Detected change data
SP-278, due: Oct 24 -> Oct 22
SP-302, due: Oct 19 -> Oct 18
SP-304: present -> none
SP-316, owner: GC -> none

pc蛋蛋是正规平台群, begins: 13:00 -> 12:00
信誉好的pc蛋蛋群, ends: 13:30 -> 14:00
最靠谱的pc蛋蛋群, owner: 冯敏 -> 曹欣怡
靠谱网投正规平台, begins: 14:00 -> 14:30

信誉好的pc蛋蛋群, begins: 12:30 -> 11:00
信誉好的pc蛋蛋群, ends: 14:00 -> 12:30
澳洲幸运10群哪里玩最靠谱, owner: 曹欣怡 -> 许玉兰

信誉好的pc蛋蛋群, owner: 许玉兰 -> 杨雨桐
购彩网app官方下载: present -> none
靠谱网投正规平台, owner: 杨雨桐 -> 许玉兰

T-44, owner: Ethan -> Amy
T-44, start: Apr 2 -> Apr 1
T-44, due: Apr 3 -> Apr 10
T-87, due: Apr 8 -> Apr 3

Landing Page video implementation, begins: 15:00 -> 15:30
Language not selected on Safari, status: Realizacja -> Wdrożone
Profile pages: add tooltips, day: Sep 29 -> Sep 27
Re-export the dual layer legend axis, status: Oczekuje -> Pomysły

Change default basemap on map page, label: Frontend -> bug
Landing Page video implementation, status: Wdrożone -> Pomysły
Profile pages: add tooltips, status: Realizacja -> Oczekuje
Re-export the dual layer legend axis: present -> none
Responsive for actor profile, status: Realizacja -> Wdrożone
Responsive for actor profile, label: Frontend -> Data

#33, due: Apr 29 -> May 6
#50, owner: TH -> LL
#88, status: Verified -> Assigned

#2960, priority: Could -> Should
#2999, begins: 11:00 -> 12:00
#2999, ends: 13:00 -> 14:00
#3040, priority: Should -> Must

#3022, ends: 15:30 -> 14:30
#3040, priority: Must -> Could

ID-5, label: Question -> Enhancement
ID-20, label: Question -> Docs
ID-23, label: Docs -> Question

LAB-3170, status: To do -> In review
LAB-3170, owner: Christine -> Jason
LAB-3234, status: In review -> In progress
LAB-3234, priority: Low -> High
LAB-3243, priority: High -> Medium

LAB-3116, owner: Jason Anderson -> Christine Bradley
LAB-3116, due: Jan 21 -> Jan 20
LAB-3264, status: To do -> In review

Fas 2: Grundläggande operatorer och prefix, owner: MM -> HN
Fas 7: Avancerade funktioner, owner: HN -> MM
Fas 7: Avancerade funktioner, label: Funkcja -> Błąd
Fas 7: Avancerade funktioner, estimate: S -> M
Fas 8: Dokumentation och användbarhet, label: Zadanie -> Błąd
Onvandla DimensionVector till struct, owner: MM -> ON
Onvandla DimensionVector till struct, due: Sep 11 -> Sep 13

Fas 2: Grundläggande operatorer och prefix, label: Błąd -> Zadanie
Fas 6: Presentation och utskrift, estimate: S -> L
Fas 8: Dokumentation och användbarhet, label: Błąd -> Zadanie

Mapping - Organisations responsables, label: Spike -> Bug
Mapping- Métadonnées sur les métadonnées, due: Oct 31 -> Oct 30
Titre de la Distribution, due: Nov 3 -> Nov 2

» **About this exercise**
In full and without error, restate the data.

» **Task response**
SP-278, due: Oct 24 -> Oct 22
SP-302, due: Oct 19 -> Oct 18
SP-304: present -> none
SP-316, owner: GC -> none

pc蛋蛋是正规平台群, begins: 13:00 -> 12:00
信誉好的pc蛋蛋群, ends: 13:30 -> 14:00
最靠谱的pc蛋蛋群, owner: 冯敏 -> 曹欣怡
靠谱网投正规平台, begins: 14:00 -> 14:30

信誉好的pc蛋蛋群, begins: 12:30 -> 11:00
信誉好的pc蛋蛋群, ends: 14:00 -> 12:30
澳洲幸运10群哪里玩最靠谱, owner: 曹欣怡 -> 许玉兰

信誉好的pc蛋蛋群, owner: 许玉兰 -> 杨雨桐
购彩网app官方下载: present -> none
靠谱网投正规平台, owner: 杨雨桐 -> 许玉兰

T-44, owner: Ethan -> Amy
T-44, start: Apr 2 -> Apr 1
T-44, due: Apr 3 -> Apr 10
T-87, due: Apr 8 -> Apr 3

Landing Page video implementation, begins: 15:00 -> 15:30
Language not selected on Safari, status: Realizacja -> Wdrożone
Profile pages: add tooltips, day: Sep 29 -> Sep 27
Re-export the dual layer legend axis, status: Oczekuje -> Pomysły

Change default basemap on map page, label: Frontend -> bug
Landing Page video implementation, status: Wdrożone -> Pomysły
Profile pages: add tooltips, status: Realizacja -> Oczekuje
Re-export the dual layer legend axis: present -> none
Responsive for actor profile, status: Realizacja -> Wdrożone
Responsive for actor profile, label: Frontend -> Data

#33, due: Apr 29 -> May 6
#50, owner: TH -> LL
#88, status: Verified -> Assigned

#2960, priority: Could -> Should
#2999, begins: 11:00 -> 12:00
#2999, ends: 13:00 -> 14:00
#3040, priority: Should -> Must

#3022, ends: 15:30 -> 14:30
#3040, priority: Must -> Could

ID-5, label: Question -> Enhancement
ID-20, label: Question -> Docs
ID-23, label: Docs -> Question

LAB-3170, status: To do -> In review
LAB-3170, owner: Christine -> Jason
LAB-3234, status: In review -> In progress
LAB-3234, priority: Low -> High
LAB-3243, priority: High -> Medium

LAB-3116, owner: Jason Anderson -> Christine Bradley
LAB-3116, due: Jan 21 -> Jan 20
LAB-3264, status: To do -> In review

Fas 2: Grundläggande operatorer och prefix, owner: MM -> HN
Fas 7: Avancerade funktioner, owner: HN -> MM
Fas 7: Avancerade funktioner, label: Funkcja -> Błąd
Fas 7: Avancerade funktioner, estimate: S -> M
Fas 8: Dokumentation och användbarhet, label: Zadanie -> Błąd
Onvandla DimensionVector till struct, owner: MM -> ON
Onvandla DimensionVector till struct, due: Sep 11 -> Sep 13

Fas 2: Grundläggande operatorer och prefix, label: Błąd -> Zadanie
Fas 6: Presentation och utskrift, estimate: S -> L
Fas 8: Dokumentation och användbarhet, label: Błąd -> Zadanie

Mapping - Organisations responsables, label: Spike -> Bug
Mapping- Métadonnées sur les métadonnées, due: Oct 31 -> Oct 30
Titre de la Distribution, due: Nov 3 -> Nov 2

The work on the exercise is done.